→ **RECORDS FOR PROCESSING**
◆ ◆ ◆ ◆ ◆ ◆ ◆
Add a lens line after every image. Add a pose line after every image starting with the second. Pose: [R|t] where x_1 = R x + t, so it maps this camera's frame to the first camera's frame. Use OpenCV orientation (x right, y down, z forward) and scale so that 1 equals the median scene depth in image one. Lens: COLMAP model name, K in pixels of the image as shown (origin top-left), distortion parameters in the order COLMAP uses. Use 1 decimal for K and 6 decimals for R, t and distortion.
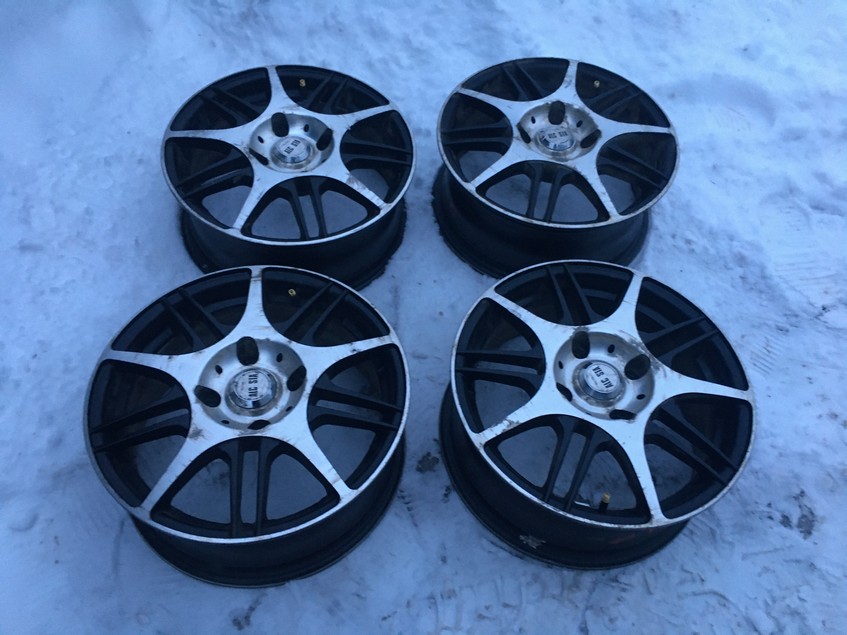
lens RADIAL K [[727.5, 0, 425.4], [0, 727.5, 315.6], [0, 0, 1]] dist [0.069881, -0.103055]
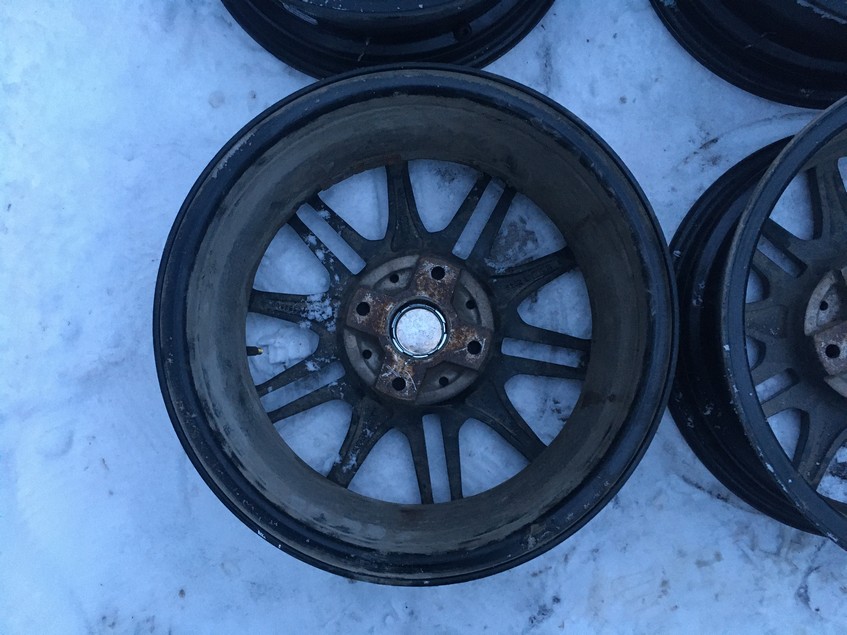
lens RADIAL K [[727.5, 0, 420.4], [0, 727.5, 322.2], [0, 0, 1]] dist [0.069881, -0.103055]
pose [[0.994532, 0.022503, -0.101982, -0.088587], [0.033532, 0.856001, 0.515886, -0.184425], [0.098906, -0.516485, 0.850565, 0.409474]]
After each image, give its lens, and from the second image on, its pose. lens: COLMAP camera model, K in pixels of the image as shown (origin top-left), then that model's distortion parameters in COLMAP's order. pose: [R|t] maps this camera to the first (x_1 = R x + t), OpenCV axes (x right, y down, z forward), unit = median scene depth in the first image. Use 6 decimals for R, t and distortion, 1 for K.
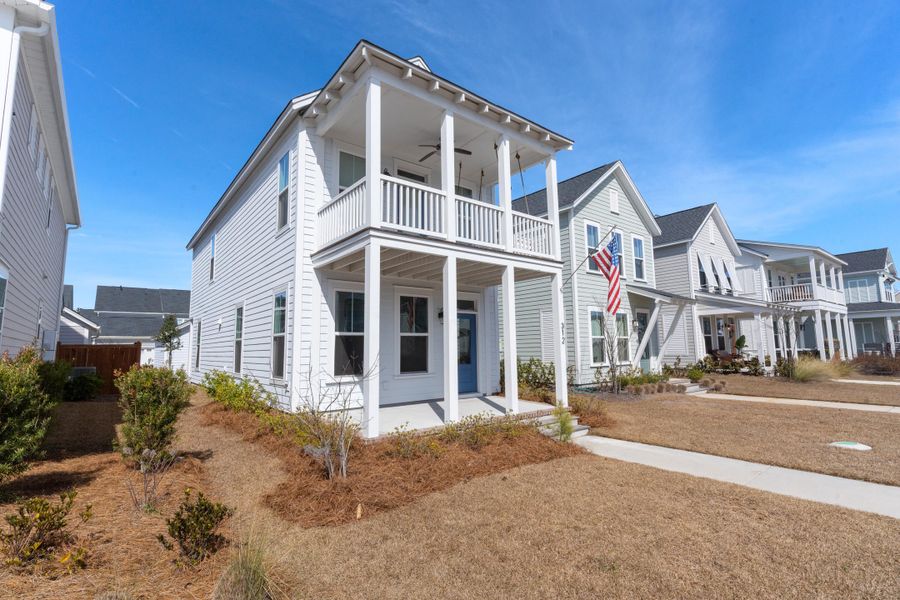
lens RADIAL K [[430.2, 0, 450.0], [0, 430.2, 301.3], [0, 0, 1]] dist [0.009402, 0.000482]
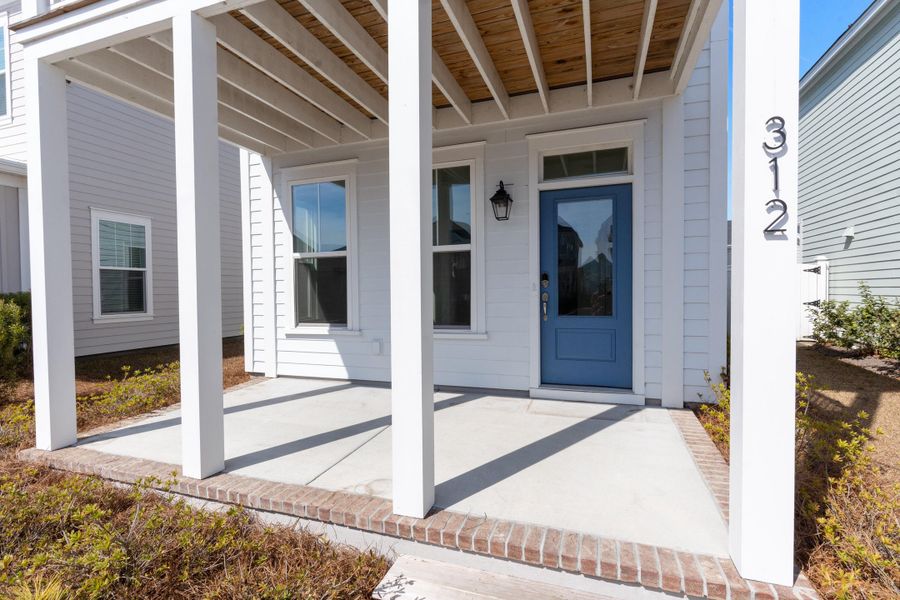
lens RADIAL K [[430.2, 0, 450.8], [0, 430.2, 298.3], [0, 0, 1]] dist [0.009402, 0.000482]
pose [[0.535555, 0.023240, -0.844180, 0.375126], [0.102361, 0.990465, 0.092206, 0.100827], [0.838274, -0.135792, 0.528070, 0.850706]]
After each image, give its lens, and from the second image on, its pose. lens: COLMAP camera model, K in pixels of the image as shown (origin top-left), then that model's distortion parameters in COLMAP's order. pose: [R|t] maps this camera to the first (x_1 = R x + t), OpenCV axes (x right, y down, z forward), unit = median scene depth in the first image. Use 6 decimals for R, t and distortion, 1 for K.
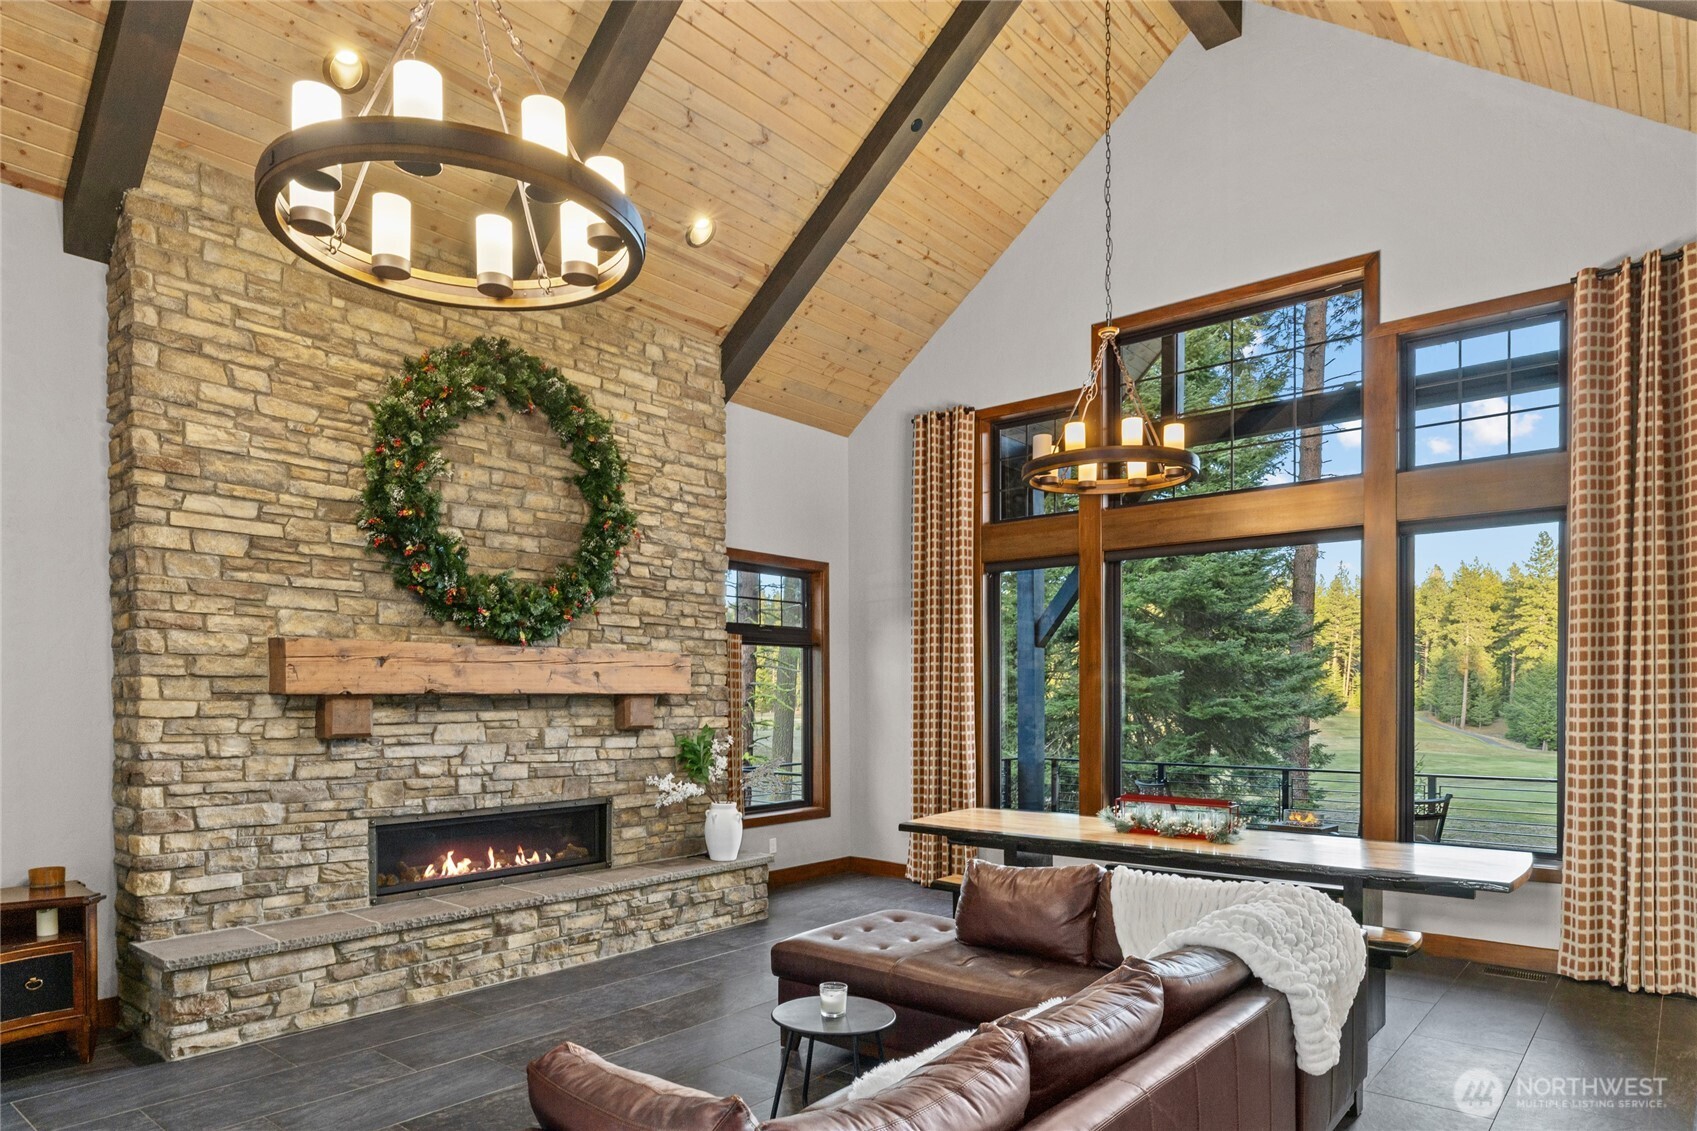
lens RADIAL K [[1030.6, 0, 818.5], [0, 1030.6, 711.4], [0, 0, 1]] dist [0.000592, -0.000309]
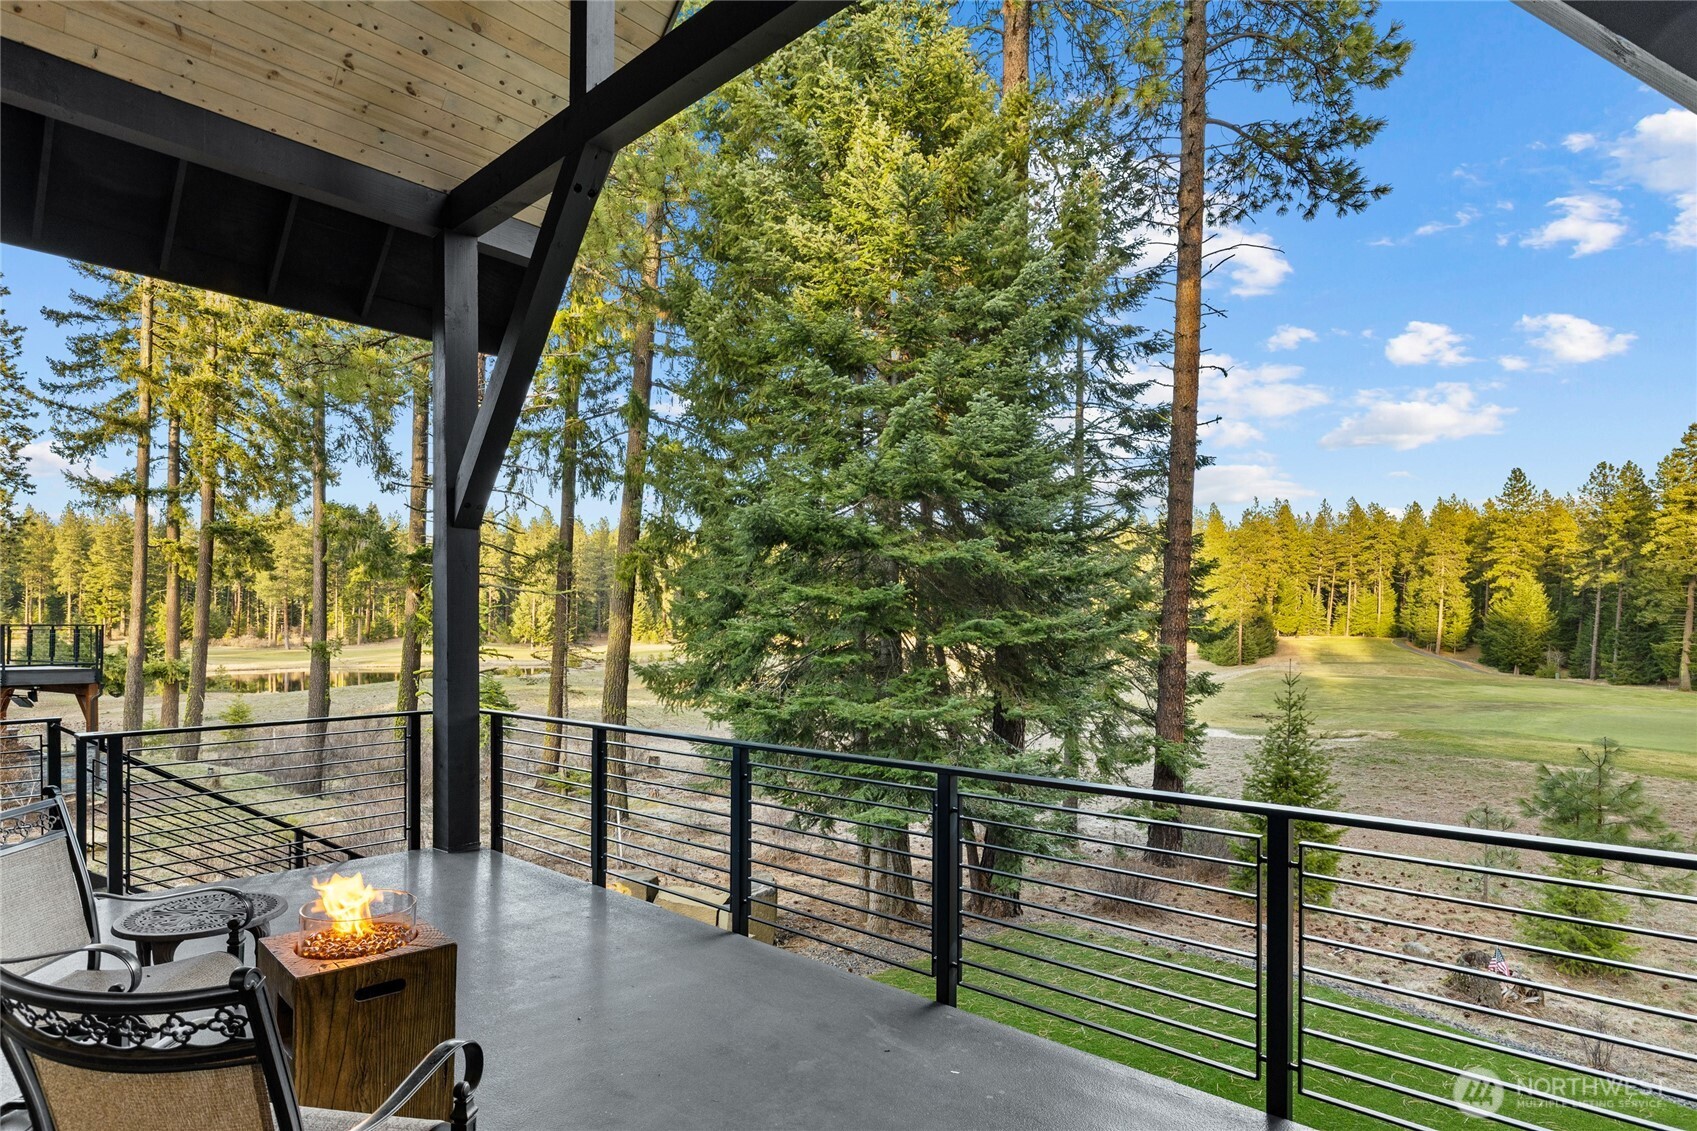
lens RADIAL K [[899.4, 0, 817.2], [0, 899.4, 643.0], [0, 0, 1]] dist [-0.000963, -0.001192]
pose [[0.998578, -0.003553, -0.053197, 0.824553], [0.003721, 0.999988, 0.003065, 0.007710], [0.053185, -0.003258, 0.998579, 0.888337]]
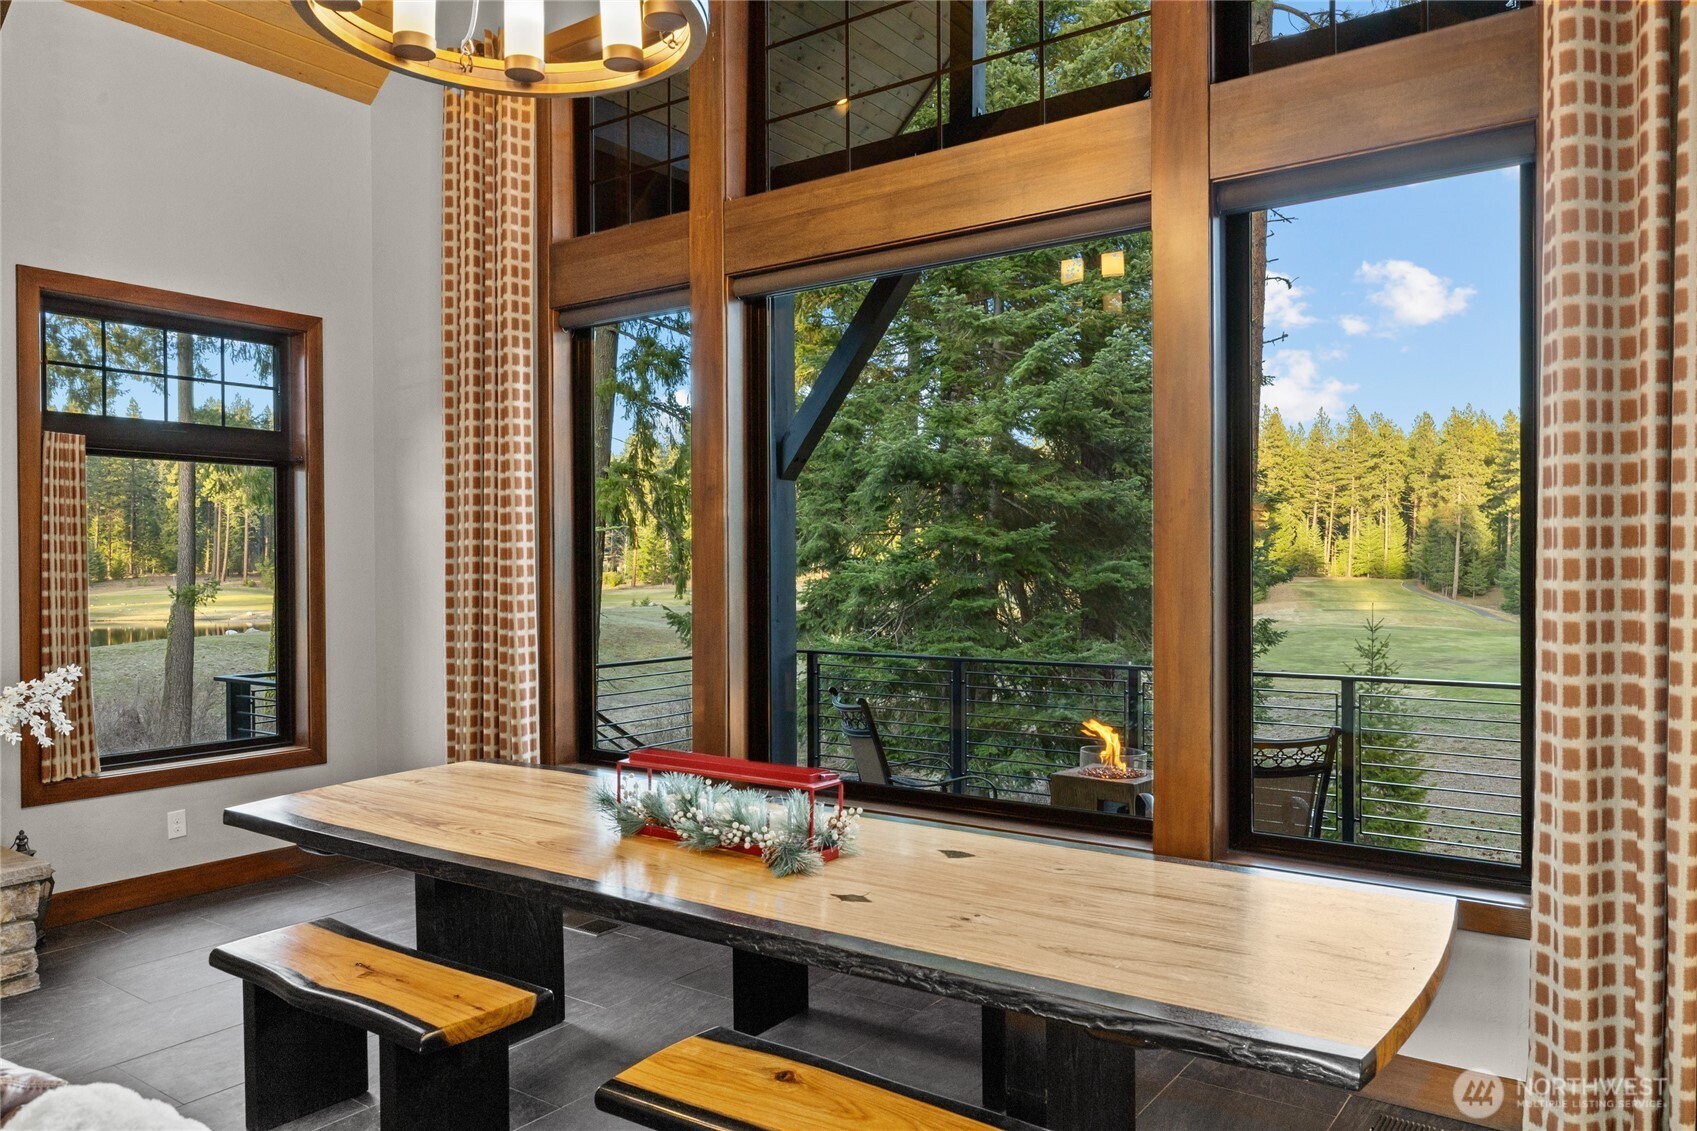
lens RADIAL K [[1205.7, 0, 827.6], [0, 1205.7, 578.9], [0, 0, 1]] dist [0.001000, 0.000072]
pose [[0.996989, -0.004452, 0.077417, 0.334630], [0.004676, 0.999985, -0.002720, 0.004721], [-0.077404, 0.003074, 0.996995, 0.443482]]
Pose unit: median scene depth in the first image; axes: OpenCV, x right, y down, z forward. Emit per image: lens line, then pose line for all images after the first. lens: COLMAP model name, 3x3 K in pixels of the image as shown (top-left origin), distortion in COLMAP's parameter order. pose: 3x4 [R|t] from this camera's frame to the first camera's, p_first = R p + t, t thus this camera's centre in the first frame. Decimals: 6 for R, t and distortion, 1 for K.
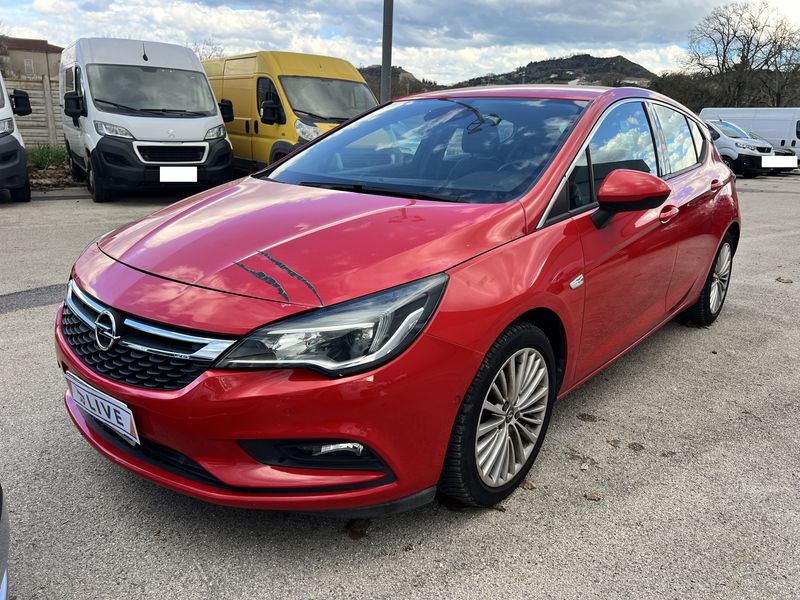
◆ ◆ ◆ ◆ ◆ ◆ ◆
→ **TASK DIRECTIONS**
Copy every line of the entries above exactly as it appears, leaving out the pictures.

→ **SOLUTION TO THIS EXERCISE**
Add a lens line after every image. Add a pose line after every image starting with the second. Pose: [R|t] where x_1 = R x + t, so it maps this camera's frame to the first camera's frame. Use OpenCV orientation (x right, y down, z forward) and scale so that 1 equals the median scene depth in image one. Lens: COLMAP model name, K in pixels of the image as shown (origin top-left), distortion parameters in the order COLMAP uses. Use 1 decimal for K and 6 decimals for R, t and distortion.
lens RADIAL K [[727.5, 0, 425.4], [0, 727.5, 315.6], [0, 0, 1]] dist [0.069881, -0.103055]
lens RADIAL K [[727.5, 0, 420.4], [0, 727.5, 322.2], [0, 0, 1]] dist [0.069881, -0.103055]
pose [[0.994532, 0.022503, -0.101982, -0.088587], [0.033532, 0.856001, 0.515886, -0.184425], [0.098906, -0.516485, 0.850565, 0.409474]]
After each image, give its lens, and from the second image on, its pose. lens: COLMAP camera model, K in pixels of the image as shown (origin top-left), then that model's distortion parameters in COLMAP's order. pose: [R|t] maps this camera to the first (x_1 = R x + t), OpenCV axes (x right, y down, z forward), unit = median scene depth in the first image. Use 6 decimals for R, t and distortion, 1 for K.
lens RADIAL K [[430.2, 0, 450.0], [0, 430.2, 301.3], [0, 0, 1]] dist [0.009402, 0.000482]
lens RADIAL K [[430.2, 0, 450.8], [0, 430.2, 298.3], [0, 0, 1]] dist [0.009402, 0.000482]
pose [[0.535555, 0.023240, -0.844180, 0.375126], [0.102361, 0.990465, 0.092206, 0.100827], [0.838274, -0.135792, 0.528070, 0.850706]]
After each image, give its lens, and from the second image on, its pose. lens: COLMAP camera model, K in pixels of the image as shown (origin top-left), then that model's distortion parameters in COLMAP's order. pose: [R|t] maps this camera to the first (x_1 = R x + t), OpenCV axes (x right, y down, z forward), unit = median scene depth in the first image. Use 6 decimals for R, t and distortion, 1 for K.
lens RADIAL K [[1030.6, 0, 818.5], [0, 1030.6, 711.4], [0, 0, 1]] dist [0.000592, -0.000309]
lens RADIAL K [[899.4, 0, 817.2], [0, 899.4, 643.0], [0, 0, 1]] dist [-0.000963, -0.001192]
pose [[0.998578, -0.003553, -0.053197, 0.824553], [0.003721, 0.999988, 0.003065, 0.007710], [0.053185, -0.003258, 0.998579, 0.888337]]
lens RADIAL K [[1205.7, 0, 827.6], [0, 1205.7, 578.9], [0, 0, 1]] dist [0.001000, 0.000072]
pose [[0.996989, -0.004452, 0.077417, 0.334630], [0.004676, 0.999985, -0.002720, 0.004721], [-0.077404, 0.003074, 0.996995, 0.443482]]
Pose unit: median scene depth in the first image; axes: OpenCV, x right, y down, z forward. Emit per image: lens line, then pose line for all images after the first. lens: COLMAP model name, 3x3 K in pixels of the image as shown (top-left origin), distortion in COLMAP's parameter order. pose: 3x4 [R|t] from this camera's frame to the first camera's, p_first = R p + t, t thus this camera's centre in the first frame. Decimals: 6 for R, t and distortion, 1 for K.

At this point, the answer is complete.